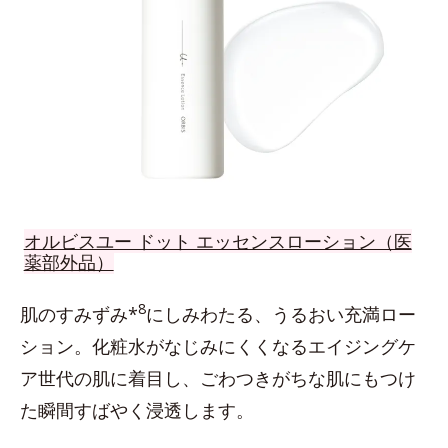
オルビスユー ドット エッセンスローション（医
薬部外品）
8
肌のすみずみ*
にしみわたる、うるおい充満ロー
ション。化粧水がなじみにくくなるエイジングケ
ア世代の肌に着目し、ごわつきがちな肌にもつけ
た瞬間すばやく浸透します。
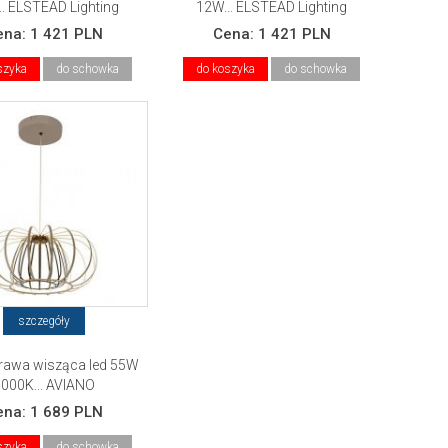
.. ELSTEAD Lighting
12W... ELSTEAD Lighting
ena:
1 421 PLN
Cena:
1 421 PLN
szyka
do schowka
do koszyka
do schowka
szczegóły
rawa wisząca led 55W
000K... AVIANO
ena:
1 689 PLN
szyka
do schowka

## Activity
Could all the data above be given again exactly, leaving out its images?

## Written response
オルビスユー ドット エッセンスローション（医
薬部外品）
8
肌のすみずみ*
にしみわたる、うるおい充満ロー
ション。化粧水がなじみにくくなるエイジングケ
ア世代の肌に着目し、ごわつきがちな肌にもつけ
た瞬間すばやく浸透します。
.. ELSTEAD Lighting
12W... ELSTEAD Lighting
ena:
1 421 PLN
Cena:
1 421 PLN
szyka
do schowka
do koszyka
do schowka
szczegóły
rawa wisząca led 55W
000K... AVIANO
ena:
1 689 PLN
szyka
do schowka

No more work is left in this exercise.